Danger. The affidavit is a legal document.
Understand the risk of getting caught. If you are planning on using the condo to generate income the chances that you default on the loan are higher than an owner occupied property. That is why they demand more down payment (20%+) and charge a higher rate.
The document isn't about making sure you spend 183+ nights a year in the property, it is making sure that it isn't a business, and you aren't letting a 3rd party live in the property.
If you within the first year tell the mortgage company to send the bill to a new address, or you change how the property is insured, they will suspect that it is now a rental property.
What can they do? Undo the loan; ask for penalty fee; limit your ability to get a mortgage in the future; or a percentage of the profits How likely is it? The exact penalty will be in the packet of documents you receive. It will depend on which government agency is involved in the loan, and the lenders plan to sell it on the secondary market.
It can also depend on the program involved in the sale of the property. HUD and sister agencies lock out investors during the initial selling period, They don't want somebody to represent themselves as homeowner, but is actually an investor.
Note: some local governments are interested not just in non-investors but in properties being occupied. Therefore they may offer tax discounts to residents living in their homes. Then they will be looking at the number of nights that you occupy the house in a year. If they detect that you aren't really a resident living in the house, that has tax penalties.
If you don't want to wait a year buy the condo and let the loan officer know what your plan is. You will have to meet the down payment and interest rate requirements for an investment property. Your question implies that you will have enough money to pay the required 20% down payment.Then when you are ready buy the bigger house and move in.
If you try and buy the condo with a non-investment loan you will have to wait a year. If you try and pay cash now, and then get a home equity loan later you will have to admit it is a rental. And still have to meet the investor requirements.
Although it may be a little late for you, the real answer is this: When you close on a mortgage for a primary residence you are affirming (in an affidavit), two intents:
Now, these are affirming intentions — not guarantees; so if a homeowner has a change of circumstance, and cannot meet these affirmed intentions, there is almost always no penalty. Frankly, the mortgage holder's primary concern is you make payments on time, and they likely won't bother with any inquiry.
That being said, should a homeowner have a pattern of buying primary residences, and in less than 1 year converting that primary to a rental, and purchasing a new primary; there will likely be a grounds for prosecution for mortgage fraud.
In your specific situation, you cannot legally sign the owner-occupancy affidavit with the intention of not staying for 1 year. A solution would be to purchase the condo as a second home, or investment; both of which you can still typically get 80% financing. A second home is tricky, I would ask your lender what their requirements are for 2nd home classification.

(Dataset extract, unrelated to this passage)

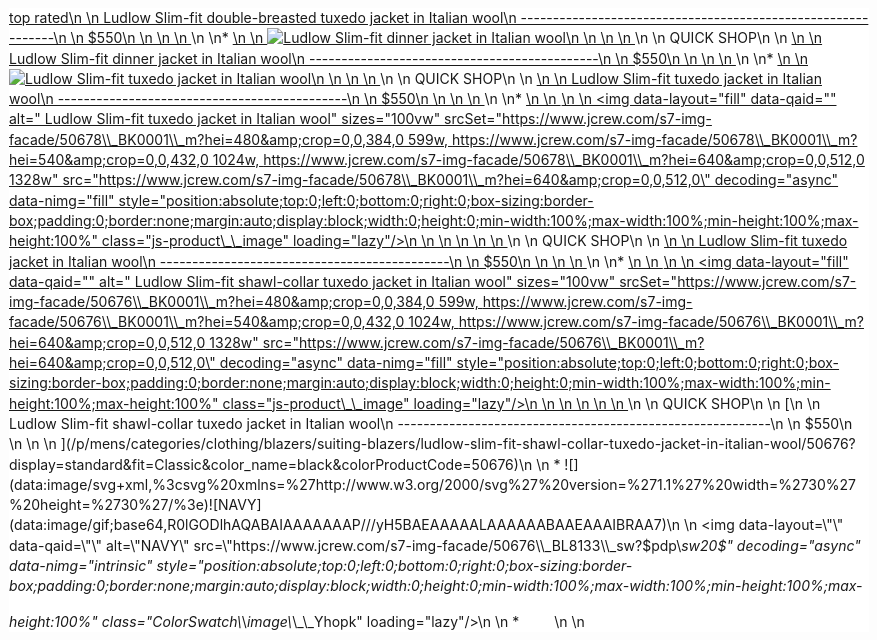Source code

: [top rated\n    \n    Ludlow Slim-fit double-breasted tuxedo jacket in Italian wool\n    -------------------------------------------------------------\n    \n    $550\n    \n    \n    \n    ](/p/mens/categories/clothing/blazers/suiting-blazers/ludlow-slim-fit-double-breasted-tuxedo-jacket-in-italian-wool/E5335?display=standard&fit=Classic&color_name=black&colorProductCode=E5335)\n    \n*   [\n    \n    ![ Ludlow Slim-fit dinner jacket in Italian wool](https://www.jcrew.com/s7-img-facade/A7132_NA7142_m?hei=640&crop=0,0,512,0)\n    \n    \n    \n    ](/p/mens/categories/clothing/blazers/tuxedo-and-dinner-jackets/ludlow-slim-fit-dinner-jacket-in-italian-wool/A7132?display=standard&fit=Classic&color_name=antique-linen&colorProductCode=A7132)\n    \n    QUICK SHOP\n    \n    [\n    \n    Ludlow Slim-fit dinner jacket in Italian wool\n    ---------------------------------------------\n    \n    $550\n    \n    \n    \n    ](/p/mens/categories/clothing/blazers/tuxedo-and-dinner-jackets/ludlow-slim-fit-dinner-jacket-in-italian-wool/A7132?display=standard&fit=Classic&color_name=antique-linen&colorProductCode=A7132)\n    \n*   [\n    \n    ![ Ludlow Slim-fit tuxedo jacket in Italian wool](https://www.jcrew.com/s7-img-facade/50678_BL8133?hei=640&crop=0,0,512,0)\n    \n    \n    \n    ](/p/mens/categories/clothing/blazers/suiting-blazers/ludlow-slim-fit-tuxedo-jacket-in-italian-wool/50678?display=standard&fit=Classic&colorProductCode=50678)\n    \n    QUICK SHOP\n    \n    [\n    \n    Ludlow Slim-fit tuxedo jacket in Italian wool\n    ---------------------------------------------\n    \n    $550\n    \n    \n    \n    ](/p/mens/categories/clothing/blazers/suiting-blazers/ludlow-slim-fit-tuxedo-jacket-in-italian-wool/50678?display=standard&fit=Classic&colorProductCode=50678)\n    \n*   [\n    \n    ![ Ludlow Slim-fit tuxedo jacket in Italian wool](data:image/gif;base64,R0lGODlhAQABAIAAAAAAAP///yH5BAEAAAAALAAAAAABAAEAAAIBRAA7)\n    \n    <img data-layout=\"fill\" data-qaid=\"\" alt=\" Ludlow Slim-fit tuxedo jacket in Italian wool\" sizes=\"100vw\" srcSet=\"https://www.jcrew.com/s7-img-facade/50678\\_BK0001\\_m?hei=480&amp;crop=0,0,384,0 599w, https://www.jcrew.com/s7-img-facade/50678\\_BK0001\\_m?hei=540&amp;crop=0,0,432,0 1024w, https://www.jcrew.com/s7-img-facade/50678\\_BK0001\\_m?hei=640&amp;crop=0,0,512,0 1328w\" src=\"https://www.jcrew.com/s7-img-facade/50678\\_BK0001\\_m?hei=640&amp;crop=0,0,512,0\" decoding=\"async\" data-nimg=\"fill\" style=\"position:absolute;top:0;left:0;bottom:0;right:0;box-sizing:border-box;padding:0;border:none;margin:auto;display:block;width:0;height:0;min-width:100%;max-width:100%;min-height:100%;max-height:100%\" class=\"js-product\\_\\_image\" loading=\"lazy\"/>\n    \n    \n    \n    \n    \n    ](/p/mens/categories/clothing/blazers/suiting-blazers/ludlow-slim-fit-tuxedo-jacket-in-italian-wool/50678?display=standard&fit=Classic&color_name=black&colorProductCode=50678)\n    \n    QUICK SHOP\n    \n    [\n    \n    Ludlow Slim-fit tuxedo jacket in Italian wool\n    ---------------------------------------------\n    \n    $550\n    \n    \n    \n    ](/p/mens/categories/clothing/blazers/suiting-blazers/ludlow-slim-fit-tuxedo-jacket-in-italian-wool/50678?display=standard&fit=Classic&color_name=black&colorProductCode=50678)\n    \n*   [\n    \n    ![ Ludlow Slim-fit shawl-collar tuxedo jacket in Italian wool](data:image/gif;base64,R0lGODlhAQABAIAAAAAAAP///yH5BAEAAAAALAAAAAABAAEAAAIBRAA7)\n    \n    <img data-layout=\"fill\" data-qaid=\"\" alt=\" Ludlow Slim-fit shawl-collar tuxedo jacket in Italian wool\" sizes=\"100vw\" srcSet=\"https://www.jcrew.com/s7-img-facade/50676\\_BK0001\\_m?hei=480&amp;crop=0,0,384,0 599w, https://www.jcrew.com/s7-img-facade/50676\\_BK0001\\_m?hei=540&amp;crop=0,0,432,0 1024w, https://www.jcrew.com/s7-img-facade/50676\\_BK0001\\_m?hei=640&amp;crop=0,0,512,0 1328w\" src=\"https://www.jcrew.com/s7-img-facade/50676\\_BK0001\\_m?hei=640&amp;crop=0,0,512,0\" decoding=\"async\" data-nimg=\"fill\" style=\"position:absolute;top:0;left:0;bottom:0;right:0;box-sizing:border-box;padding:0;border:none;margin:auto;display:block;width:0;height:0;min-width:100%;max-width:100%;min-height:100%;max-height:100%\" class=\"js-product\\_\\_image\" loading=\"lazy\"/>\n    \n    \n    \n    \n    \n    ](/p/mens/categories/clothing/blazers/suiting-blazers/ludlow-slim-fit-shawl-collar-tuxedo-jacket-in-italian-wool/50676?display=standard&fit=Classic&color_name=black&colorProductCode=50676)\n    \n    QUICK SHOP\n    \n    [\n    \n    Ludlow Slim-fit shawl-collar tuxedo jacket in Italian wool\n    ----------------------------------------------------------\n    \n    $550\n    \n    \n    \n    ](/p/mens/categories/clothing/blazers/suiting-blazers/ludlow-slim-fit-shawl-collar-tuxedo-jacket-in-italian-wool/50676?display=standard&fit=Classic&color_name=black&colorProductCode=50676)\n    \n    *   ![](data:image/svg+xml,%3csvg%20xmlns=%27http://www.w3.org/2000/svg%27%20version=%271.1%27%20width=%2730%27%20height=%2730%27/%3e)![NAVY](data:image/gif;base64,R0lGODlhAQABAIAAAAAAAP///yH5BAEAAAAALAAAAAABAAEAAAIBRAA7)\n        \n        <img data-layout=\"\" data-qaid=\"\" alt=\"NAVY\" src=\"https://www.jcrew.com/s7-img-facade/50676\\_BL8133\\_sw?$pdp\\_sw20$\" decoding=\"async\" data-nimg=\"intrinsic\" style=\"position:absolute;top:0;left:0;bottom:0;right:0;box-sizing:border-box;padding:0;border:none;margin:auto;display:block;width:0;height:0;min-width:100%;max-width:100%;min-height:100%;max-height:100%\" class=\"ColorSwatch\\_\\_image\\_\\_\\_Yhopk\" loading=\"lazy\"/>\n        \n    *   ![](data:image/svg+xml,%3csvg%20xmlns=%27http://www.w3.org/2000/svg%27%20version=%271.1%27%20width=%2730%27%20height=%2730%27/%3e)![BLACK](data:image/gif;base64,R0lGODlhAQABAIAAAAAAAP///yH5BAEAAAAALAAAAAABAAEAAAIBRAA7)\n        \n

Outside that, you could buy the condo as a primary, stay in it for a year, then convert. If you absolutely had to purchase the 2nd property before 1 year, you could buy it as a primary with a 2 month rent back once you reach 10 months. Should you need it earlier, just buy the 2nd house as an investment, then once you move in, refinance it as a primary. This last strategy requires some planning ahead and you should explain your intention to the loan officer ahead of time so they can properly price the non-owner occupied loan.
Look into the definition of "primary residence" for your jurisdiction(s). In some states, living in the home for 183 days qualifies it as your primary residence for the entire year.